Invoice financing answers to cash flow issues and not to all/many other issues/challenges for SMEs
How blockchain and crypto are helping SMEs reduce settlement periods and delays in payments
Blockchain not only helps to automate manual trade and payment processes that turn out to be slow, cumbersome and present many risks when reconciling and matching, it can quicken cross-border transactions. Blockchain is not just an automation technology: it goes much beyond that and even conventional electronic and digital operations can benefit a lot from usage of blockchain. With blockchain, each party in the trade life-cycle (e.g. broker dealers, intermediaries, custodians, clearing and settlement teams) will have the same copy of transaction records, and it becomes easy to verify, reconcile, and match transactions while still avoiding fraud and errors that could cause settlement delays.
Blockchain systems also come with easy transaction tracking to offer each party clear information about not just when the payment is to be completed but the stages it currently is at. This allows for better management of business and removing guess work in making decisions and taking actions due to issues related to availability of or lack of funds.
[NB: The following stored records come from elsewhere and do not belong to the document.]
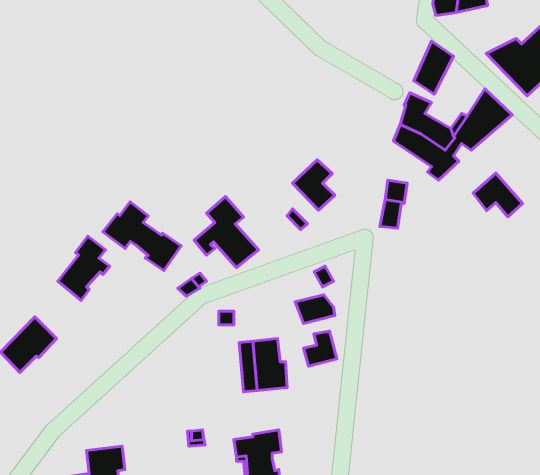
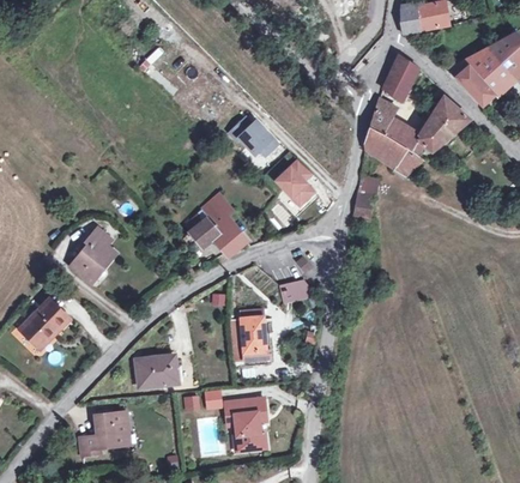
building: none -> [230,117,277,155]
building: [473,173,522,217] -> none
building: [103,202,181,271] -> none
building: [303,331,337,366] -> none
building: none -> [138,356,183,386]

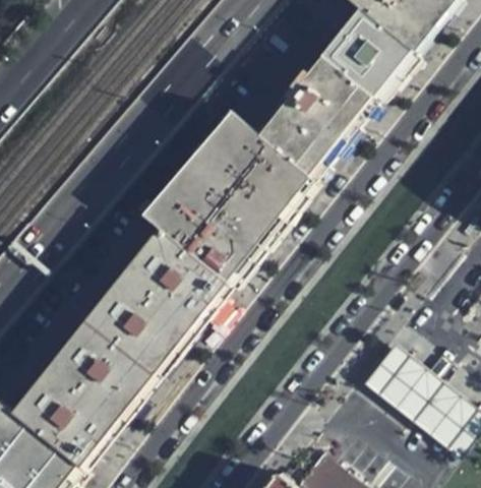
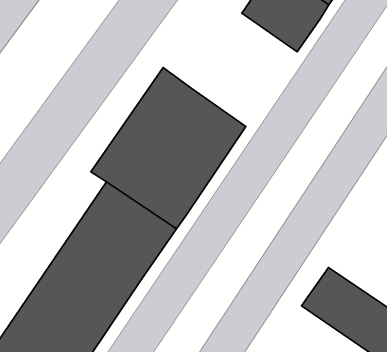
building: [256,57,375,181] -> none

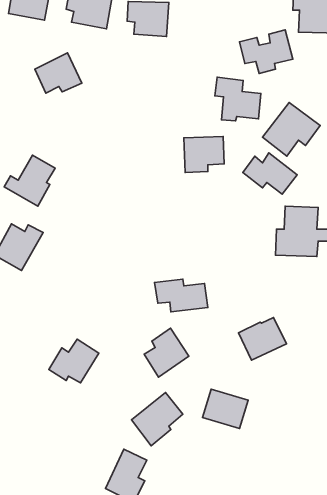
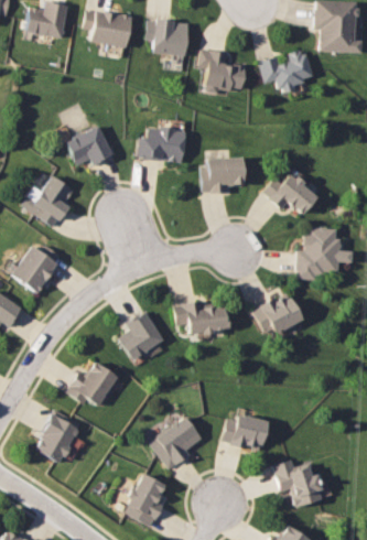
building: [35,53,82,93] -> [66,125,114,165]
building: [215,77,261,121] -> [199,48,246,93]
building: [262,103,320,156] -> none
building: none -> [137,126,186,162]
building: [239,318,286,360] -> [253,293,302,336]
building: [144,328,189,377] -> [119,311,164,360]
building: none -> [34,410,82,463]
building: none -> [273,458,323,507]

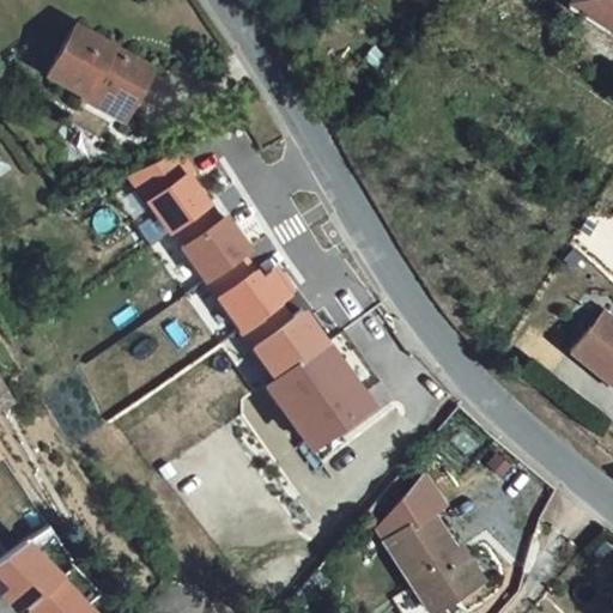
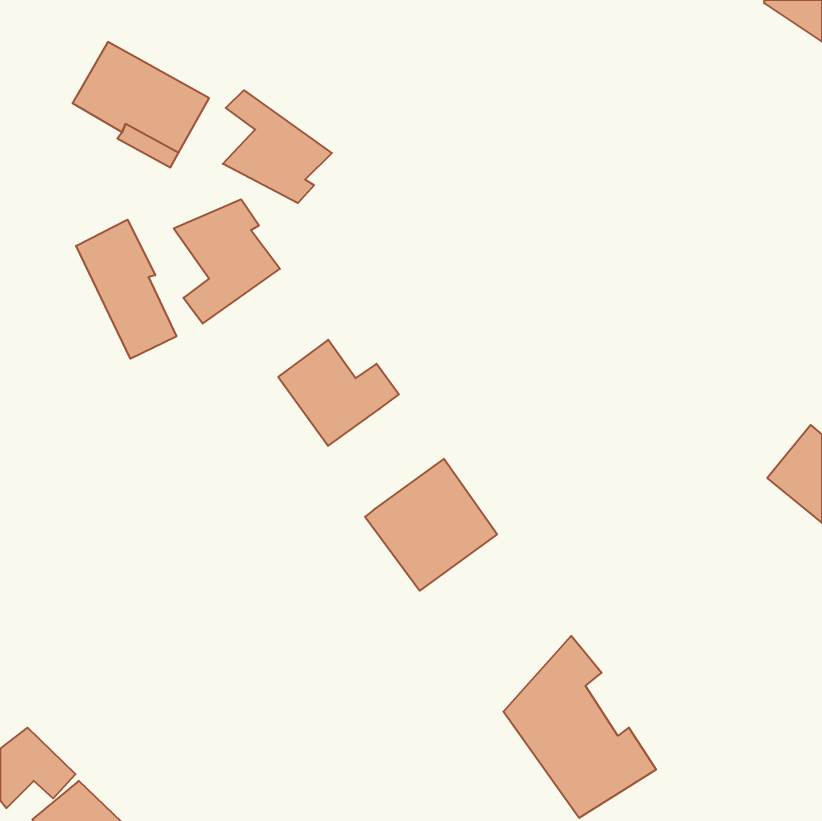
building: none -> [223,90,332,203]
building: none -> [76,220,176,359]
building: [177,205,250,281] -> none
building: [244,305,330,380] -> none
Blockchain, through smart contracts, allows buyers and sellers or any party in a transaction to automate trade actions which can be set to automatically complete on the chain when the set agreements and pre-agreed conditions are met. This is applicable in virtually any industry, whether you are talking about insurance, home selling and purchases or trading of other goods and services, supply chains, contractual trades, trade financing, banking, or normal day to day trading of goods and services. Smart contracts not only reduce delays in completion of transactions but can also reduce delays and costs that would result due to contract disputes.
Blockchain automates supply chains in order to facilitate product tracking, eliminate the need to wait for extended periods spent in providing Letters of Credit and other related trade documents, reduce cost of business by cutting out middlemen and their fees, automate payments alongside crypto and eliminates need for manual transaction actions, and ensures that the parties can ascertain to the authenticity and originality of products being supplied. It means manufacturers and suppliers can identify counterfeits and reduce business costs related to this.
In regard to delays as a result of many legacy banking processes related to normal clearing of international payments, blockchain and cryptocurrencies are already being applied to facilitate cross-border payments within seconds or instantly while still eliminating/reducing risks related to fraud and theft. It can also be used for anonymous payments where need be.
Finally, blockchain platforms can also facilitate a marketplace for trading invoices on crypto, which extended benefits such as provision of data to business owners, choice options for business parties, choice options for currencies in which to be paid, better invoice financing rates, global access to invoice financiers, etc. Besides, blockchain can be utilized by governments and authorities to quicken compliance, customer identification, taxation, etc and eliminate delays caused at clearance points.
Blockchain can make available important data for SMEs owners to develop and grow their businesses. It can help them make strategic decisions regarding cash and non-cash matters.
Thus, blockchain not only answers to payment problems but addresses many other problems faced by SMEs and will also extend benefits to other players and parties as well.